- _Por hacer_: Explica, según la receta de ensalada, por qué se puede dejar la piel a la manzana. Hazlo en una o dos frases.

- _Fragmento_:
——————————
Ensalada de lombarda, manzana y granada
Una ensalada de invierno crujiente, antioxidante y llena de vitaminas
Cuando pensamos en ensaladas, casi siempre nos vienen a la cabeza los meses de calor. Pero lo cierto es que el invierno también pide platos frescos, ligeros y llenos de color, que ayuden a equilibrar guisos, asados y comidas más contundentes. Y esta ensalada de lombarda, manzana y granada es justo eso.
Además de apetecible a la vista, es una receta con mucho valor nutricional para sacar partido a tres productazos de temporada. La lombarda es una verdura de invierno rica en fibra, vitamina C y antioxidantes, ideal para cuidar el sistema inmunitario. La manzana aporta frescor, efecto saciante y vitaminas, mientras que la granada suma polifenoles y antioxidantes naturales, perfectos para esta época del año. Todo ello con un aliño sencillo y un toque crujiente de frutos secos que redondean el plato.
Una ensalada fácil, rápida y muy versátil, perfecta como entrante, como acompañamiento o como plato ligero para una cena de invierno. Además, tiene un contraste de colores de lo más cool. ¿Qué más se puede pedir?
Comensales: 4 personas
Tiempo de preparación: 15 minutos
Dificultad: de lo más fácil
Menaje utilizado: sartén antiadherente de la gama City, cuchillo y tabla de corte
Necesitas:
- 400 g de lombarda
- 200 g de manzana
- 120 g de granada
- 40 ml de aceite de oliva virgen extra
- 20 ml de vinagre de manzana
- Una pizca de sal
- 4 cucharadas de nueces pecanas picadas
¿Cómo se hace?
Lava bien la lombarda y córtala en tiras finas. En una buena sartén, añade un chorrito de aceite de oliva y saltea la lombarda a fuego medio durante unos minutos. El objetivo es que quede ligeramente tierna manteniendo su color intenso y su textura crujiente.
Lava la manzana, retira el corazón y córtala en gajos finos. Puedes dejar la piel para aprovechar mejor su aporte de fibra y darle un extra de color al plato.
Parte la granada por la mitad y extrae los granos con cuidado. Aportan frescor, un punto ácido muy agradable y antioxidantes.
——————————
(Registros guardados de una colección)
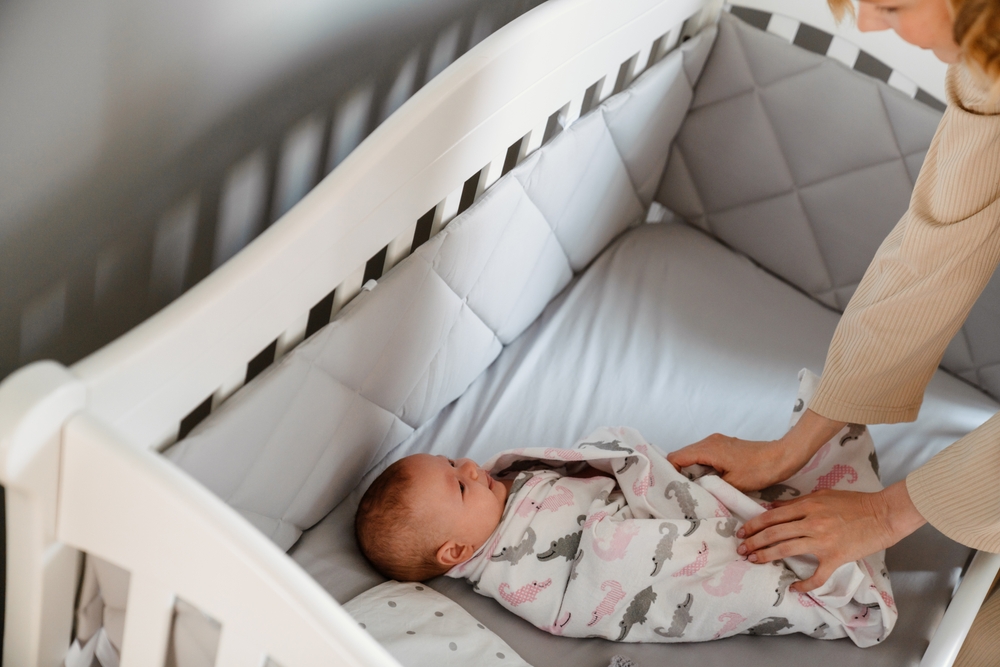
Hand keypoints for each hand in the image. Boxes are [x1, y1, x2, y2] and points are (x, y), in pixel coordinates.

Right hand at [666, 434, 804, 491]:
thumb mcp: (732, 483)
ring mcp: (717, 442)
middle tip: (682, 492)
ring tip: (696, 490)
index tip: (671, 488)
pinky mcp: (725, 446)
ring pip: (694, 456)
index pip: (676, 457)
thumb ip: (709, 485)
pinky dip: (702, 467)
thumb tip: (694, 491)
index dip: (669, 472)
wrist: (783, 457)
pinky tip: (709, 482)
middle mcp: (709, 441)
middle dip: (679, 473)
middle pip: (683, 456)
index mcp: (708, 448)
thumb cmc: (759, 470)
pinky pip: (705, 455)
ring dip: (692, 471)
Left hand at [736, 480, 925, 591]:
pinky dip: (804, 584)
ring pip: (786, 550)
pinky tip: (794, 588)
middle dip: (754, 542)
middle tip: (741, 549)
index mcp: (808, 506)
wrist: (883, 514)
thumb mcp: (823, 494)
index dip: (754, 524)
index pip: (773, 516)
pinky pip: (816, 576)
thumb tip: (773, 508)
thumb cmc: (854, 502)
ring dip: (766, 556)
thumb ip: (797, 502)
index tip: (742, 531)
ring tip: (753, 560)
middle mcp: (812, 522)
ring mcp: (823, 541)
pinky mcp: (836, 558)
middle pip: (774, 533)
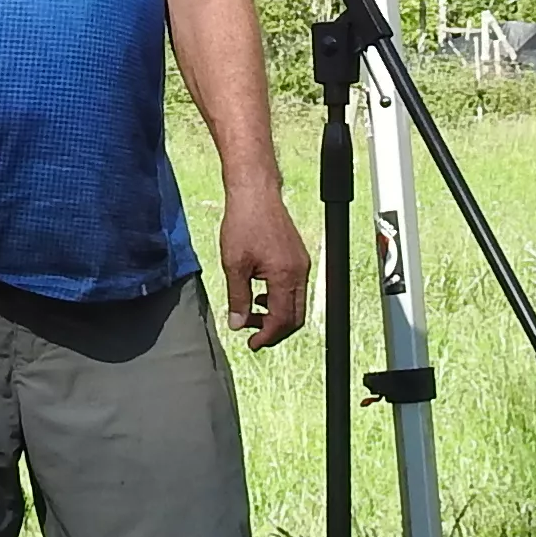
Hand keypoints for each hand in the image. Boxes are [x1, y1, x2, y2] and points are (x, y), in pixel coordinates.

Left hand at [214, 182, 312, 348]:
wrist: (255, 193)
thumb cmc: (244, 223)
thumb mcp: (234, 265)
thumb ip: (238, 298)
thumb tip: (239, 324)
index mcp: (285, 276)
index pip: (282, 320)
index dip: (267, 336)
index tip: (252, 343)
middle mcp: (299, 272)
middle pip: (295, 316)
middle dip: (274, 330)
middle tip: (253, 334)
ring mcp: (301, 263)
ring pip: (296, 303)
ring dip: (276, 314)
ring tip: (251, 313)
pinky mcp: (298, 257)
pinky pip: (294, 288)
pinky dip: (279, 299)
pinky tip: (259, 295)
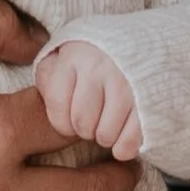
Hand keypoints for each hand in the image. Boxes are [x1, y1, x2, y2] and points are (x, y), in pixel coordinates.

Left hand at [34, 38, 143, 162]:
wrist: (146, 43)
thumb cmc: (95, 56)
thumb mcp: (64, 55)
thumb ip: (48, 77)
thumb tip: (40, 110)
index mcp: (74, 55)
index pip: (58, 108)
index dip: (61, 121)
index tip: (69, 115)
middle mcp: (100, 67)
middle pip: (82, 125)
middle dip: (85, 128)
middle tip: (93, 116)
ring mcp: (127, 84)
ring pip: (105, 136)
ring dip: (106, 136)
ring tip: (109, 120)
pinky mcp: (150, 101)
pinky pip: (130, 142)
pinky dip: (125, 147)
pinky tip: (124, 136)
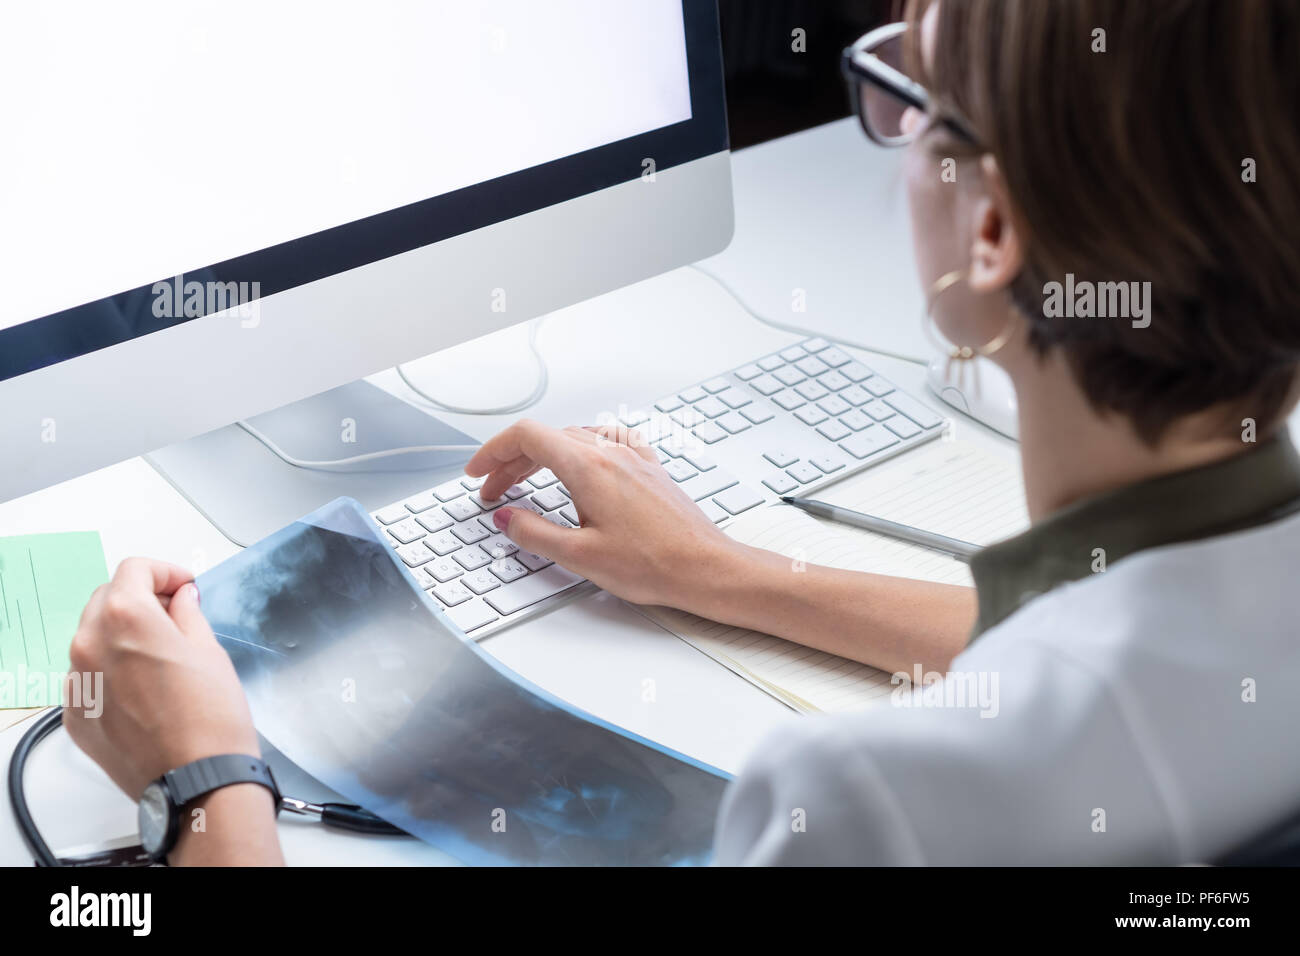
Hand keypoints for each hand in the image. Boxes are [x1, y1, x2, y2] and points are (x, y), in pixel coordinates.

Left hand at [64, 558, 260, 799]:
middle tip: (173, 612)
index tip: (182, 585)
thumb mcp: (209, 651)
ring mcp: (77, 683)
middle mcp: (89, 645)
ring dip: (120, 634)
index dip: (164, 572)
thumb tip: (181, 601)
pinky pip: (87, 677)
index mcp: (125, 618)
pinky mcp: (76, 716)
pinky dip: (110, 670)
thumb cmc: (211, 718)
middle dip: (139, 598)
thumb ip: (187, 615)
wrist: (197, 779)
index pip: (133, 570)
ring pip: (92, 638)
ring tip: (158, 652)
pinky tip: (143, 687)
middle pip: (105, 599)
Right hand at [464, 420, 741, 607]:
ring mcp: (633, 458)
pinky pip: (608, 443)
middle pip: (547, 438)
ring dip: (544, 456)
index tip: (477, 473)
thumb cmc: (654, 564)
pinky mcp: (649, 470)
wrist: (706, 567)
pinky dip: (580, 450)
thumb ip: (534, 533)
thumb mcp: (579, 556)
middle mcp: (611, 453)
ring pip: (575, 439)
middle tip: (493, 492)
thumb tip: (506, 517)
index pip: (526, 437)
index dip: (493, 452)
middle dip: (512, 462)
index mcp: (589, 467)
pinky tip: (581, 462)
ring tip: (528, 482)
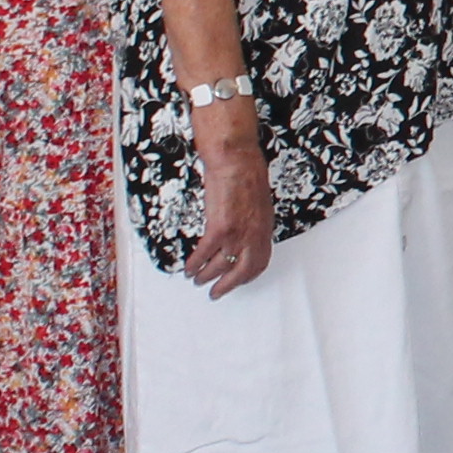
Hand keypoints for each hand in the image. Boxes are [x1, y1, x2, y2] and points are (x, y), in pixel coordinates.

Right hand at [186, 120, 273, 295]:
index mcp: (264, 228)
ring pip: (220, 266)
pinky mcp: (219, 229)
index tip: (237, 281)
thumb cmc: (247, 172)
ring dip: (206, 276)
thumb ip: (253, 220)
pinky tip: (188, 267)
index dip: (247, 275)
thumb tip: (245, 233)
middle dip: (227, 285)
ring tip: (197, 279)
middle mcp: (254, 234)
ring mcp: (237, 233)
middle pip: (242, 271)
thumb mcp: (259, 202)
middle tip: (216, 292)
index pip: (260, 261)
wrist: (235, 159)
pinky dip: (194, 263)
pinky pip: (204, 254)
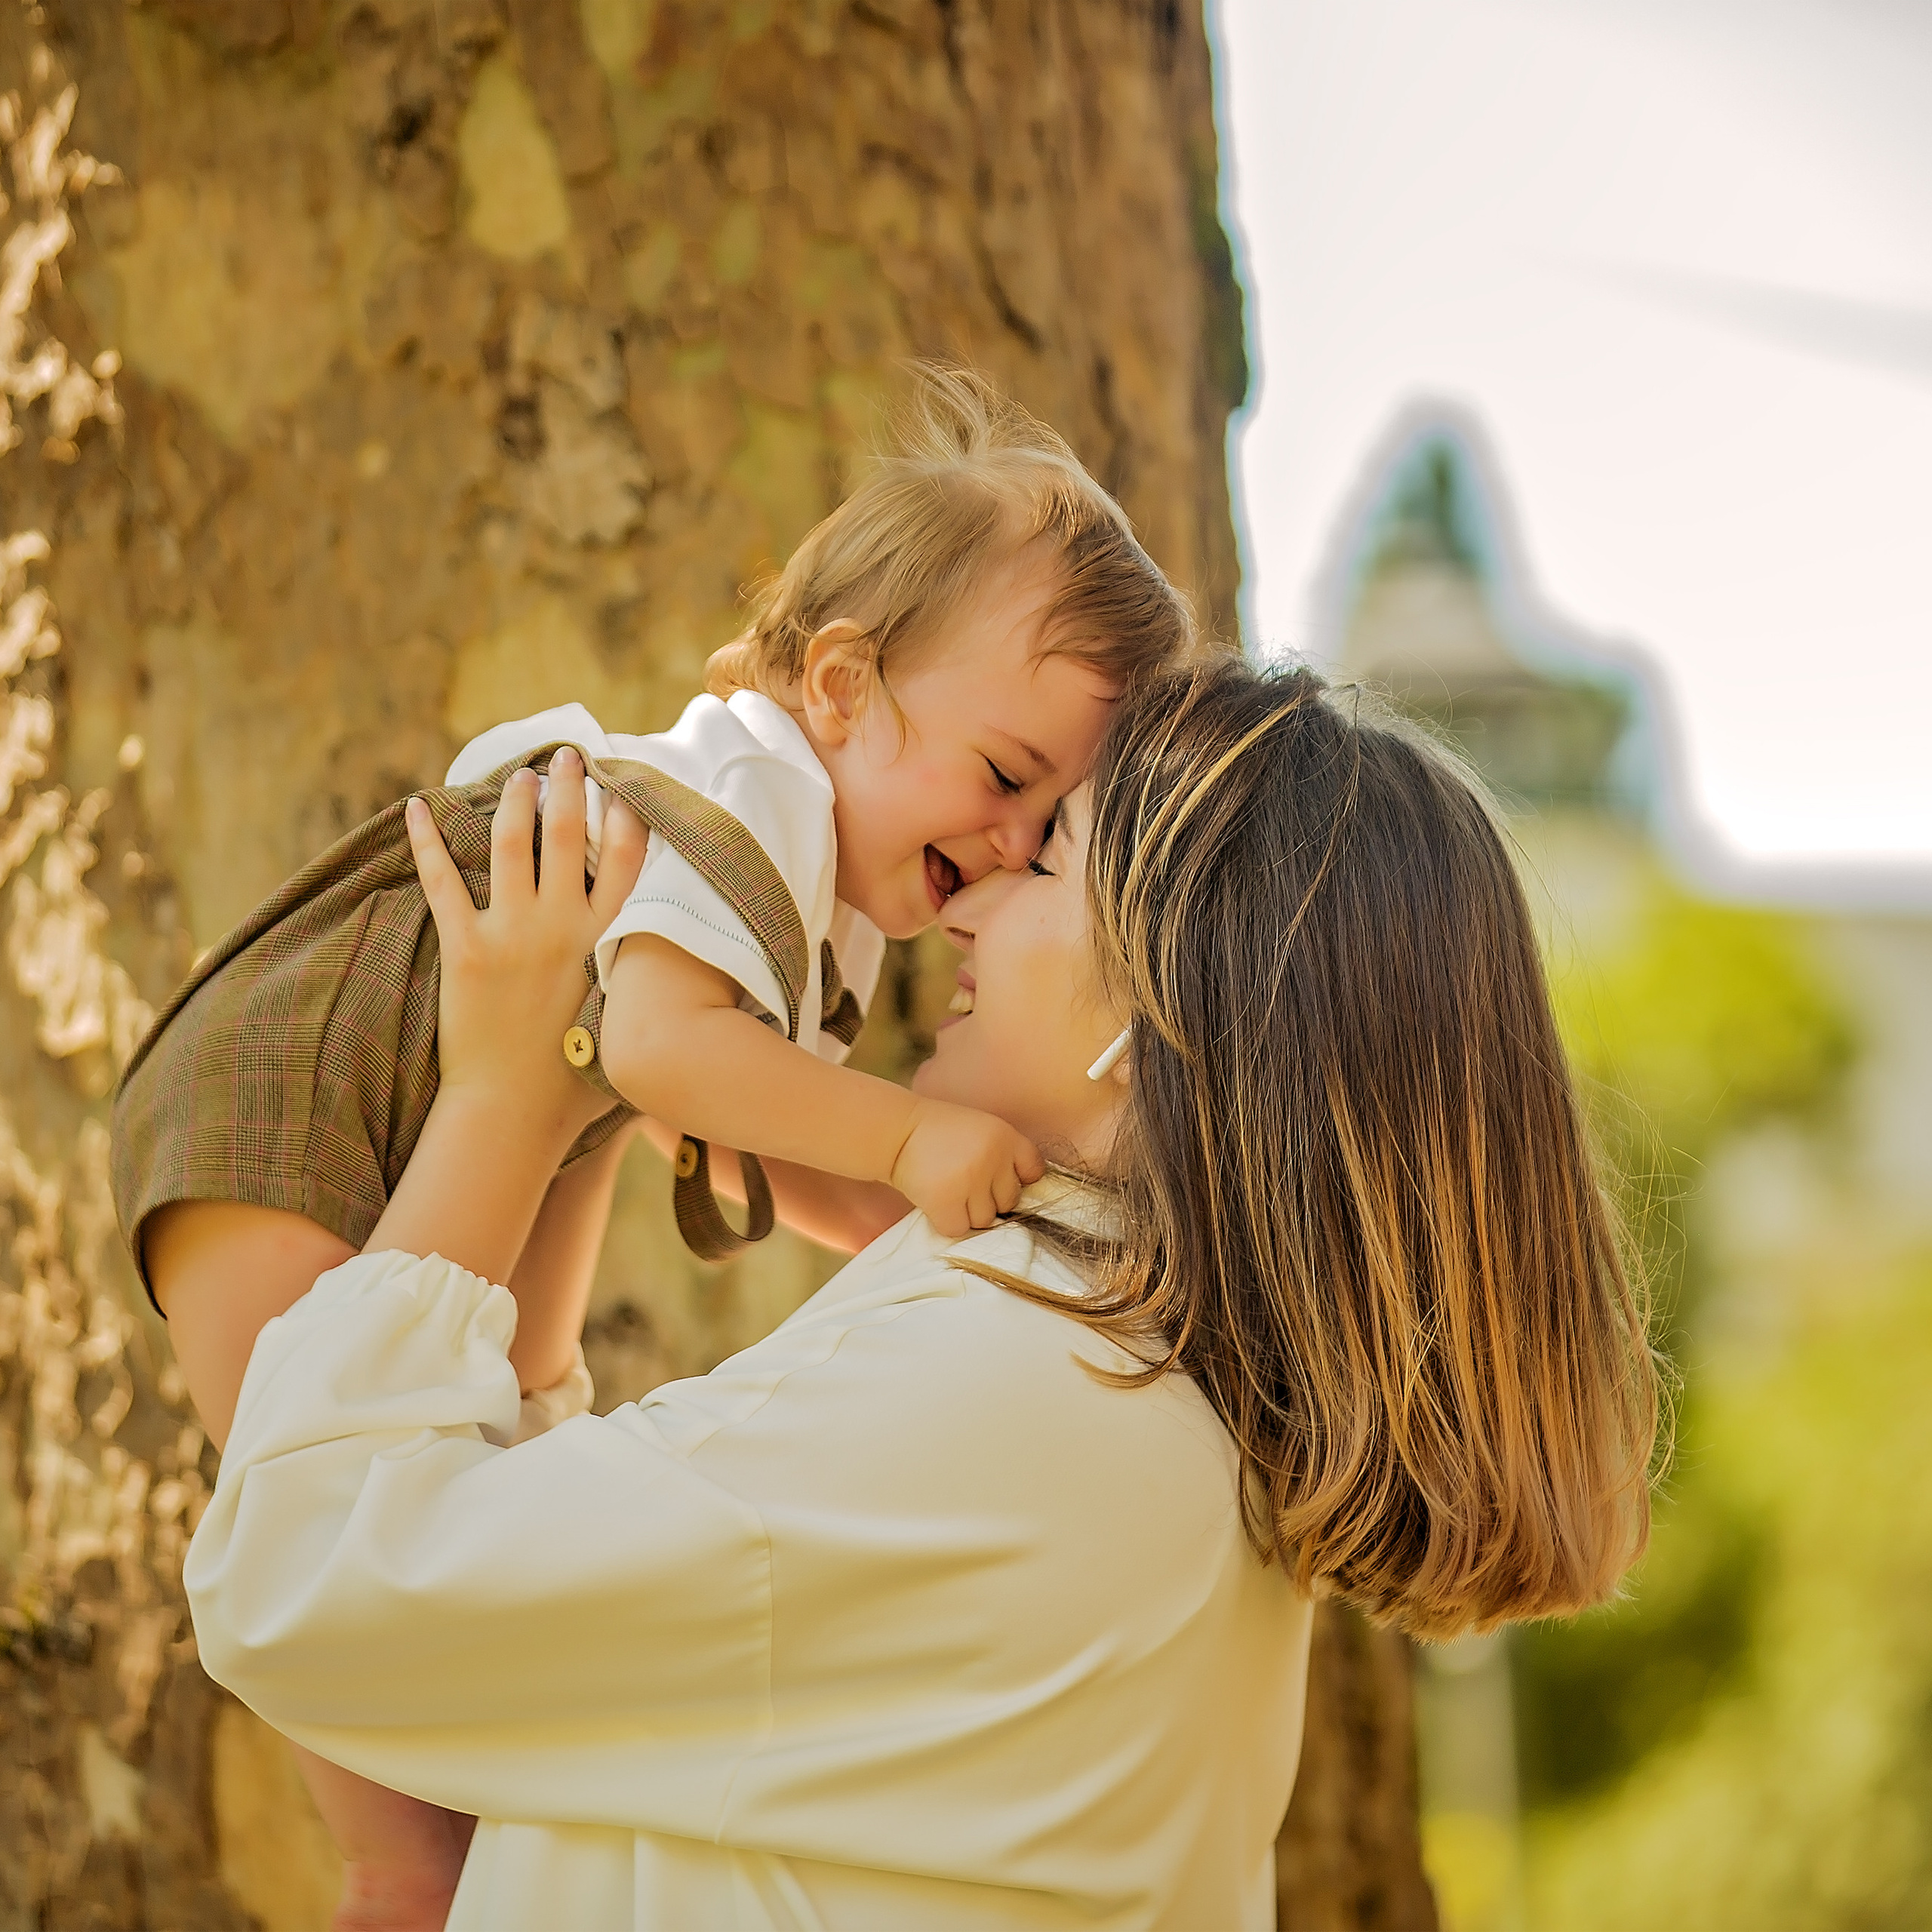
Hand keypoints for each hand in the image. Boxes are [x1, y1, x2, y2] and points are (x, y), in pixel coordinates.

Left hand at [405, 748, 646, 1146]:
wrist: (516, 1113)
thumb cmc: (581, 1084)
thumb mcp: (628, 1019)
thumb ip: (644, 981)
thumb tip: (681, 971)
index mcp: (610, 940)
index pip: (627, 858)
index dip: (627, 814)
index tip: (623, 786)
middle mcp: (565, 926)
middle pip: (569, 834)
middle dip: (570, 787)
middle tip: (568, 757)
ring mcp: (513, 933)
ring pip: (511, 844)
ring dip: (514, 800)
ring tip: (518, 775)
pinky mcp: (465, 949)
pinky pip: (442, 881)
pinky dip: (426, 841)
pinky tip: (417, 807)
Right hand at [888, 1098, 1044, 1237]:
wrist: (896, 1131)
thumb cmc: (938, 1133)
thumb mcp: (980, 1130)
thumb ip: (1003, 1155)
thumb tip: (1018, 1198)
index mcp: (1005, 1136)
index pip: (1034, 1171)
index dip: (1016, 1179)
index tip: (996, 1178)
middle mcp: (992, 1158)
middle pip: (1009, 1202)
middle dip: (989, 1199)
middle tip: (964, 1184)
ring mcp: (970, 1181)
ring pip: (985, 1220)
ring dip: (967, 1213)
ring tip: (948, 1191)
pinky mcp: (946, 1202)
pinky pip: (958, 1229)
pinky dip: (946, 1221)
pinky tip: (936, 1202)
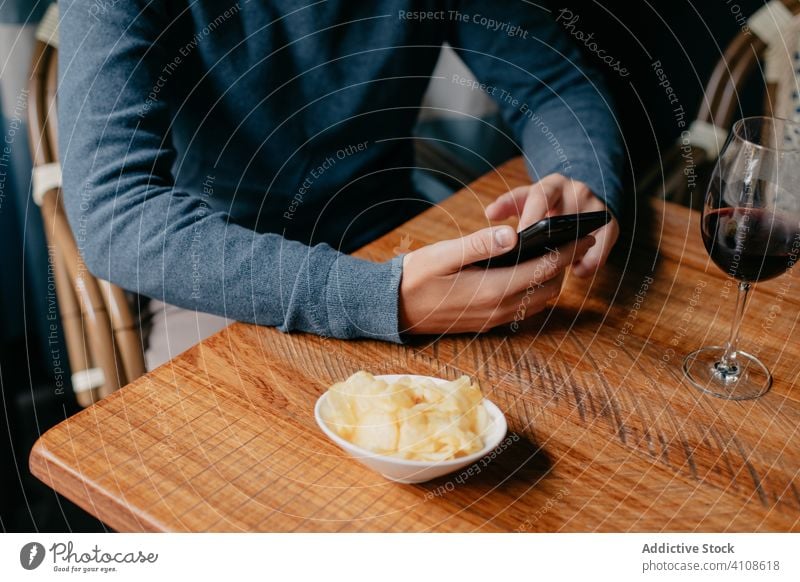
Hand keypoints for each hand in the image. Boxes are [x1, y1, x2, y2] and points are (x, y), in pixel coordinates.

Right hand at [399, 225, 595, 334]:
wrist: (394, 310)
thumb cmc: (416, 277)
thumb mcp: (442, 254)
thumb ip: (479, 245)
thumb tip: (513, 234)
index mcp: (492, 289)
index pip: (543, 269)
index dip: (567, 251)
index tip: (583, 234)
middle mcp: (500, 308)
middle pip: (549, 286)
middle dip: (564, 263)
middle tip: (573, 239)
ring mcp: (496, 318)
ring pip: (540, 299)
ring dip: (552, 277)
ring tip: (555, 252)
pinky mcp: (489, 322)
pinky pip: (526, 307)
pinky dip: (536, 289)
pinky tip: (529, 271)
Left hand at [484, 174, 618, 276]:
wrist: (582, 198)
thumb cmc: (547, 205)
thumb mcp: (528, 199)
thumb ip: (509, 205)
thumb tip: (489, 213)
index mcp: (552, 184)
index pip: (540, 196)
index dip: (530, 217)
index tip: (520, 237)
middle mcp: (575, 191)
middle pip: (565, 215)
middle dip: (551, 239)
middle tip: (536, 260)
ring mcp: (594, 206)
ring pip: (584, 231)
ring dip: (571, 252)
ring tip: (557, 270)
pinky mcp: (610, 222)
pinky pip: (603, 243)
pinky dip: (592, 260)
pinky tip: (579, 271)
——————————
- _Resultado_: Dejar la piel permite aprovechar mejor el aporte de fibra de la manzana. Además, da un extra de color al plato.